Para colmo esa lluvia finita y persistente queriendo agravar el momento. Fue inevitable pensar en las promesas electorales que escuché a lo largo de mi vida. Pero también recordé las críticas de los decentes que encendían la llama de la justicia social ante la injusticia de la corrupción. Pero ese fuego ni siquiera estaba cerca de esa nena. Muchos de ellos caminaban apurados sin siquiera notar la presencia de ese dolor. No había donde encontrar la mínima e indispensable calidez como para que mi conciencia durmiera en paz esa noche. Necesitaba egoístamente (lo reconozco) ver sonreír a esa criatura. No tuve el coraje de pedirle a ese abuelo que se quite su coqueto saco de cuero y piel y se lo entregue a esa pequeña. No me atreví a pedirle a esa señora excesivamente pintada que le regale esa bufanda demasiado colorida para su edad. Y no me atreví a quitarme mi camisa y caminar en cu eros por una calle cualquiera de una ciudad cualquiera, donde estaba esa nena dignamente sollozante. Pero tan dolorosamente entregada a su destino. Y no me lo perdono. Este episodio ocurrió ayer. Por la tarde. Anoche la soñé. Por suerte en mis sueños vestía un abrigo de piel parecida a la del saco de ese abuelo orgulloso de su nieto. Pero me estremecí al reconocer en su mirada la misma sed de revancha con la que la descubrí mirando a su hermanito.

La lluvia se detuvo por fuera. Pero por dentro la sigo sintiendo vívida y persistente. Como tal vez la esté sintiendo ella. Pero distinta. Muy distinta. La lluvia no cae del mismo modo sobre un alma lastimada.

---+---

(Enunciado escrito A):
Extrae sin cambios del fragmento mostrado el pasaje que comienza con "La lluvia se" y sigue hasta "un alma lastimada.".
(Enunciado escrito B):
Según el fragmento mostrado, ¿por qué la lluvia que tal vez siente la nena sería muy distinta de la que sigue sintiendo por dentro quien narra? Explícalo en una a tres oraciones.

---+---

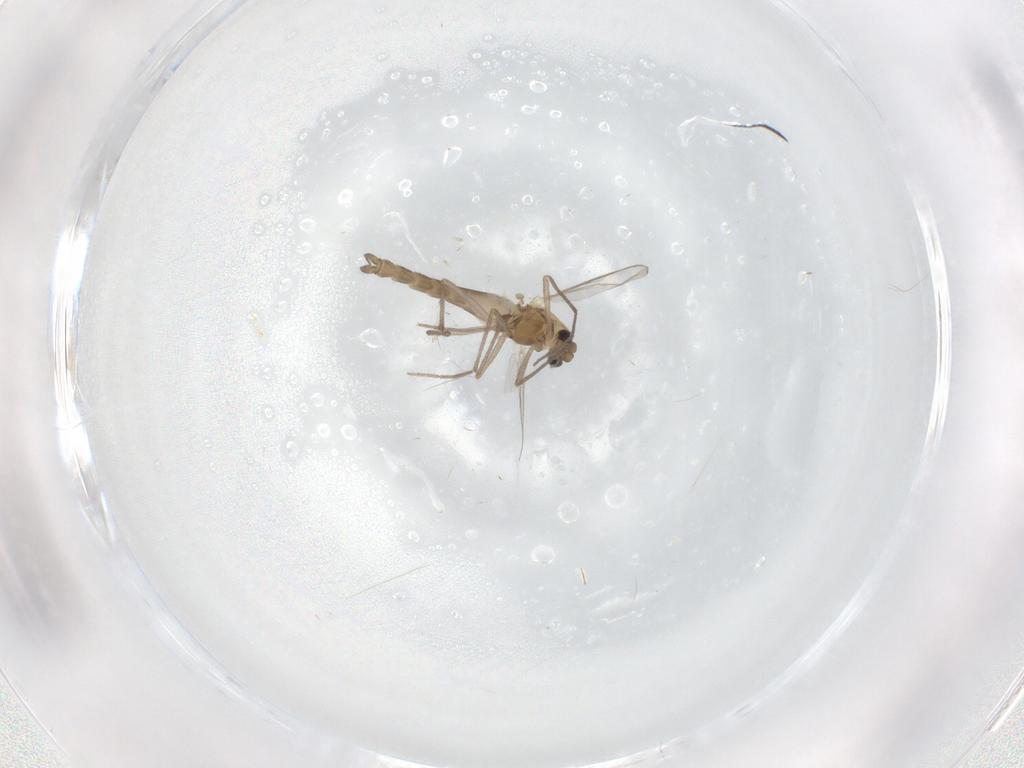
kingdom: Animalia
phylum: Arthropoda
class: Insecta
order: Diptera
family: Chironomidae
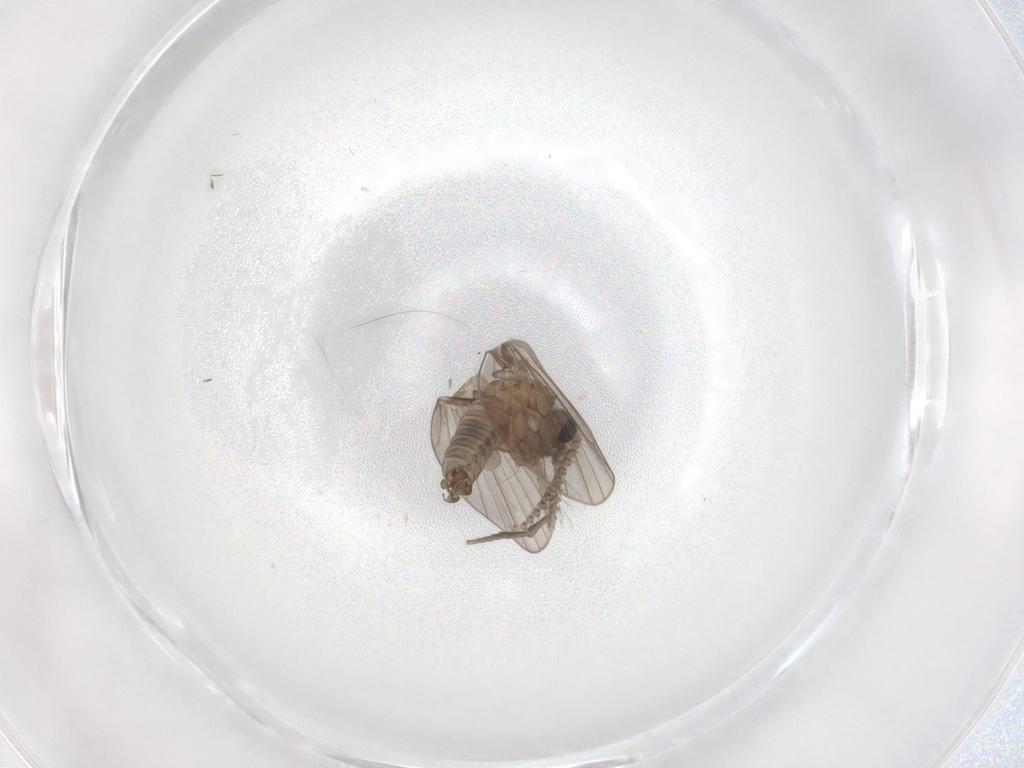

---+---

(Resultado del ejercicio A):
La lluvia se detuvo por fuera. Pero por dentro la sigo sintiendo vívida y persistente. Como tal vez la esté sintiendo ella. Pero distinta. Muy distinta. La lluvia no cae del mismo modo sobre un alma lastimada.

(Resultado del ejercicio B):
Sería distinta porque la lluvia no cae del mismo modo sobre un alma lastimada. Quien narra la sigue sintiendo por dentro, vívida y persistente, pero la nena, con el alma lastimada, la sentiría de otra manera.